Salt Lake City, Utah -— February 6, 2026
Silicon Slopes is usually about startups, funding rounds, and the future of software in the Mountain West. This year, one Summit session cut in a different direction.
Instead of product demos or pitch decks, the room filled for a conversation on healthcare pricing, transparency, and power. On stage were two people who rarely share one: Mark Cuban and the head of Medicare and Medicaid, Chris Klomp. The pairing looked odd on paper—a billionaire entrepreneur who built a pharmacy to expose drug pricing next to a federal official overseeing a $1.1 trillion budget. That tension turned out to be the point.
As Tyler Jennings, the moderator, put it, “These two together, you might not think go together, but I hope over the next hour, you learn why these two have become friends of mine and are on stage together.” Jennings is GOEO's Director of Entrepreneurship and Ecosystem Development.

Cuban needs little introduction. He built Cost Plus Drugs after digging into pharmacy pricing and finding what he called a complete lack of transparency. “The biggest challenge in healthcare, but pharmacy-specific, is that there’s no transparency,” Cuban said. “So we created costplusdrugs.com.” What made the model different wasn’t scale or marketing. It was disclosure. “When you put in the name of the medication, we show you our actual cost, and then we show you our markup, which is only 15 percent,” he said.
That alone pulled in millions of users. Cuban noted they spent zero dollars on advertising and now serve more than three million customers.
Chris Klomp comes from the opposite side of the system. He runs Medicare and Medicaid, the largest health insurance programs in the world. His entry into healthcare was not ideological—it was personal. “I grew up in Idaho, the son of a doc,” Klomp said. “When I was 13, my mom died of cancer… I had a chip on my shoulder over healthcare. I was mad.” That path eventually led him into government, where prescription drug prices quickly became a focus. According to Klomp, the President was fixated on the issue. “Prescription drug prices don’t just bother Mark,” Klomp said. “It turns out they really bother the President.”

Despite coming from different sides, both men landed on the same diagnosis: the system is confusing by design.
Cuban was blunt about where the power sits. “The biggest insurance companies are so big, they have 2,600 subsidiaries,” he said. “They do $200 billion in intercompany transfers.” In his view, that complexity isn’t accidental. It allows pricing to shift, hide, and reappear elsewhere when pressure is applied. “If they don’t make money from PBMs because Chris cracked down, they just move it somewhere else,” Cuban said. “Fees instead of rebates. Consultants instead of primary cost.”
Klomp echoed the frustration from inside the government. The United States pays dramatically more than other countries for the same drugs. “We spend three times more in the United States than other wealthy countries do on the same drugs,” he said. “Same box, same drug, same manufacturing plant.” The difference, according to both speakers, isn’t innovation. It’s structure.
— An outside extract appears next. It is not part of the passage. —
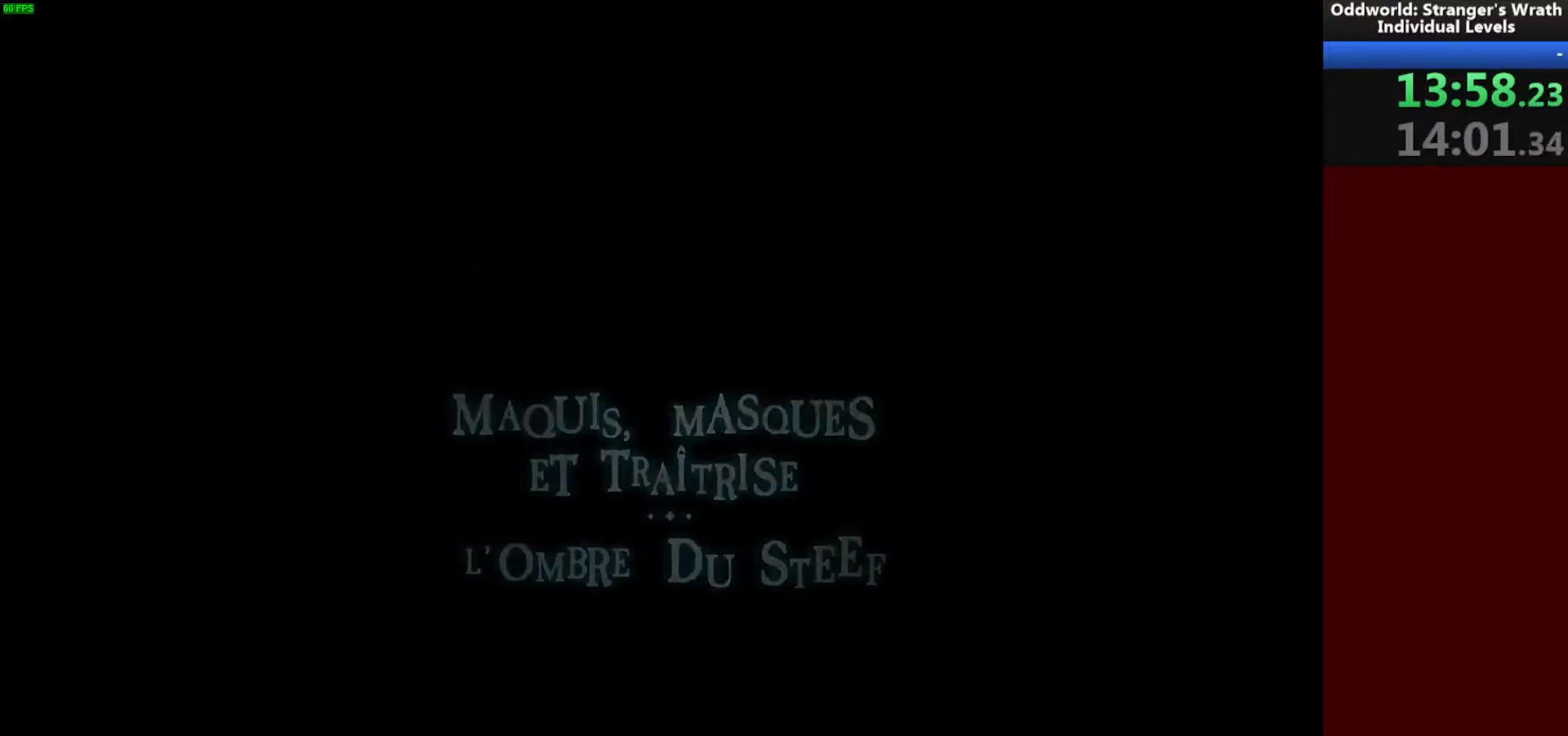
{"keys": [], "mouse": [], "events": []}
Cuban framed trust as a simple equation. “Trust equals transparency divided by self-interest,” he said. That idea has shaped Cost Plus Drugs and now extends into manufacturing and rare disease treatments. Cuban described a future where custom drugs can be produced in days instead of months. “When there is a baby who has a genetic disease… with our pods we can turn that around in days for $50,000,” he said. “That’s no longer a death sentence.”
Klomp tied that same transparency to policy. He pointed to the launch of TrumpRX.gov as a step toward public pricing. “As of last night, prices went down between 40 and 68 percent per cycle,” he said, referring to IVF drugs. “These are material.”
Both emphasized that transparency alone isn’t enough. Competition has to be real. “A market needs the buyer to know what they’re buying,” Cuban said. “And it needs the buyer to know what they’re going to pay. We don’t have that in healthcare.”
The conversation landed squarely with the Utah startup crowd. This wasn’t abstract policy talk. It was a lesson in power dynamics. “You’re going to have to sell through an incumbent hospital or insurer,” Klomp said. “Which means bastardizing your business model until it’s acceptable to the incumbent.” That reality, he argued, explains why healthcare innovation often stalls. “The only stakeholder in the entire healthcare economy that doesn’t care about incumbency is the U.S. government,” Klomp said.

Cuban was more direct. “The biggest fraud is coming from the biggest insurance companies,” he said. “They are too big to care.”
This wasn’t a polished or performative panel. It felt like two people who see the same problems from very different sides trying to explain what actually breaks—and why. The conversation kept circling back to the same idea: systems get complicated when complexity protects the people inside them. “Transparency drives competition,” Cuban said. “Competition forces change.”

The panel didn’t produce clear answers or a clean path forward. But in the space of an hour, it created space for an unusually honest discussion about how healthcare really operates—and what it looks like when builders and policymakers are willing to talk plainly about it.